Joshi fue entrevistado por el propio FMI en el contexto de la renovación de la línea de crédito con el Banco Central de Chile, realizada a fines de agosto y con un monto menor al anterior. El organismo explicó que esa reducción progresiva «forma parte de la estrategia de salida de Chile» y es coherente con el uso previsto de esa línea.
Consultado sobre cómo impulsar la economía chilena, Joshi dijo que el desempeño de la tasa de crecimiento esperada para este año, que según el Banco Central de Chile sería de 0,25-0,75%, se limitaría solo a este ejercicio. Añadió que la desaceleración actual es en gran medida temporal y refleja una disminución transitoria de la producción de cobre.
En esa línea, proyectó «una recuperación en 2027». También señaló que Chile podría crecer cerca del 3% anual a mediano plazo si los precios del cobre se mantienen elevados y se materializan las reformas previstas.
Entre las medidas más prometedoras, el economista mencionó las reformas regulatorias, incluida la agilización de los procesos de concesión de permisos. Sobre la megarreforma recién aprobada, la calificó como una iniciativa que busca «estimular la inversión mediante la reducción del impuesto a la renta de las empresas y otros incentivos».
Frente a la pregunta sobre si Chile puede recortar impuestos, desregular la economía y reducir el gasto público al mismo tiempo, Joshi respondió que sí. Dijo que esas medidas son complementarias y no contrapuestas. Según explicó, las reducciones de impuestos y la desregulación apuntan principalmente al mediano plazo: buscan aumentar la competitividad, reactivar la inversión y elevar el crecimiento potencial de Chile.

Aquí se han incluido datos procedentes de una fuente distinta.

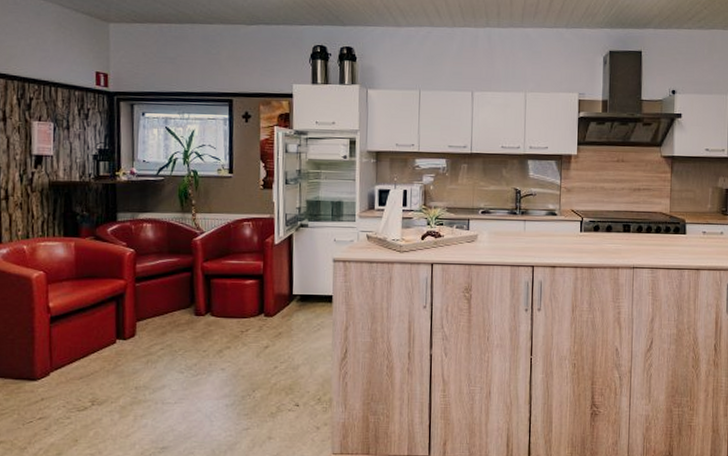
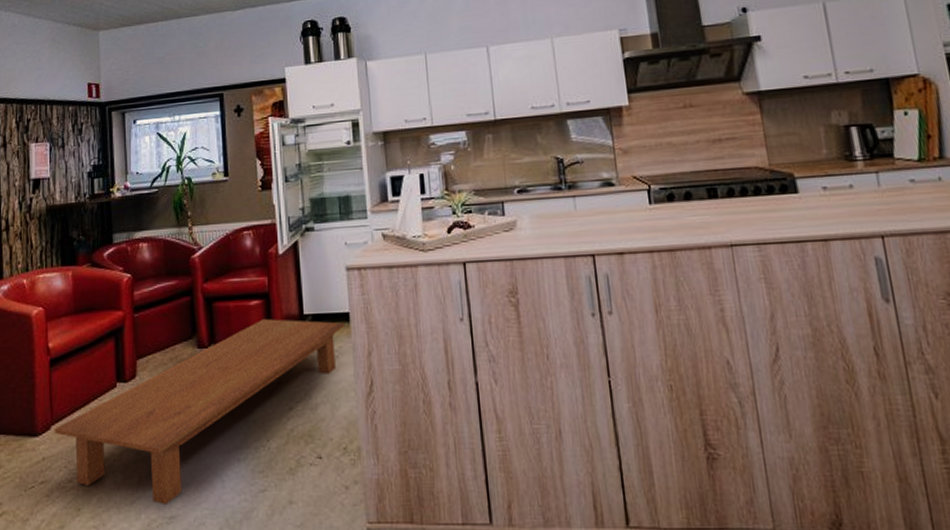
coffee table: none [53,296,328,438] -> present [54,319,345,504]

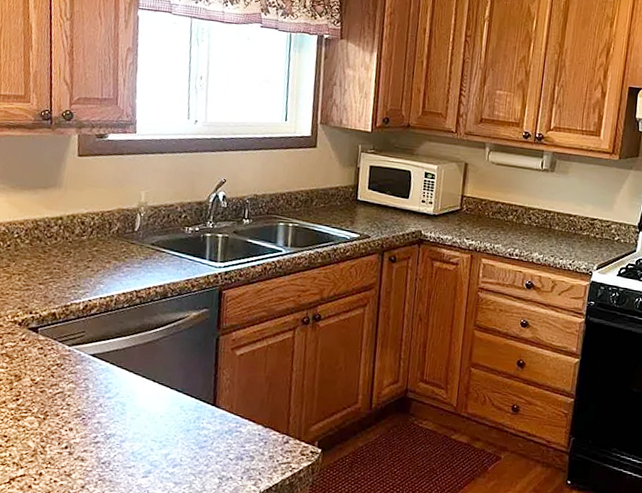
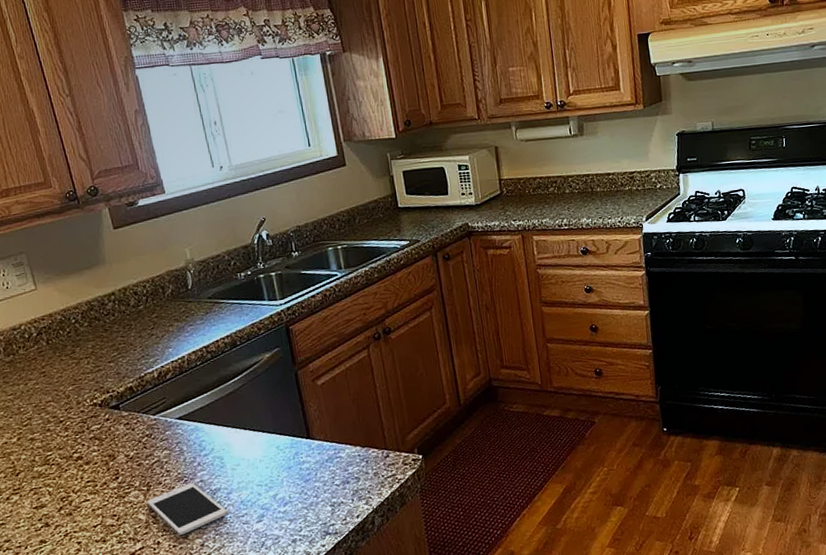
cell phone: none [40,422,116,472] -> present [147,483,227,535]

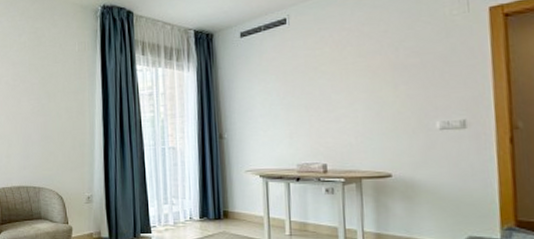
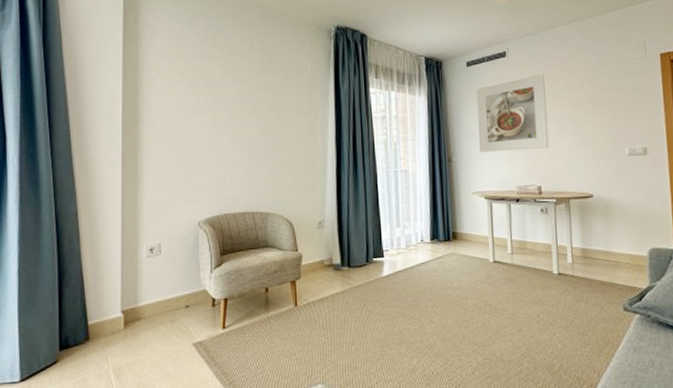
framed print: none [251,40,337,128] -> present [476,74,549,152]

Pero también advirtió que esos beneficios tardan tiempo en materializarse. Por ello, en el corto plazo, consideró adecuado racionalizar el gasto público y mejorar su eficiencia para preservar la sostenibilidad fiscal.
Joshi afirmó además que las proyecciones del PIB cercanas al 2% en el largo plazo deben verse como «una referencia, no un límite, y Chile debería aspirar a más». Entre los frentes a impulsar mencionó la mejora de la infraestructura comercial y logística, el desarrollo de las competencias de la fuerza laboral y el fortalecimiento de los vínculos entre universidades y sector productivo en materia de investigación.
También planteó que será fundamental abordar los desafíos demográficos, por ejemplo facilitando una mayor participación de las mujeres en la fuerza laboral, entre otras cosas, mediante la reforma del sistema de cuidado infantil.
El FMI resaltó que la economía chilena se ha beneficiado por los altos precios del cobre, aunque advirtió que una elevada dependencia de materias primas puede constituir una vulnerabilidad por la volatilidad de sus precios. Añadió que la producción también puede verse afectada por factores imprevistos, como el terremoto y el accidente minero ocurridos en julio de 2025.
Para el mercado, el mensaje es claro: menos fricción regulatoria, menor carga tributaria y un Estado que gaste con más disciplina. Esa combinación mejora el retorno esperado del capital y da más espacio a la inversión privada, que sigue siendo la variable decisiva para sostener el crecimiento.
El otro punto central es fiscal. Joshi insistió en aprovechar los períodos favorables para reforzar las reservas fiscales y externas, mantener el tipo de cambio como principal mecanismo de absorción de choques externos y evitar aumentar el gasto permanente sobre ingresos que podrían ser transitorios. En la práctica, el FMI está empujando una agenda de reglas claras, prudencia fiscal y más libre empresa.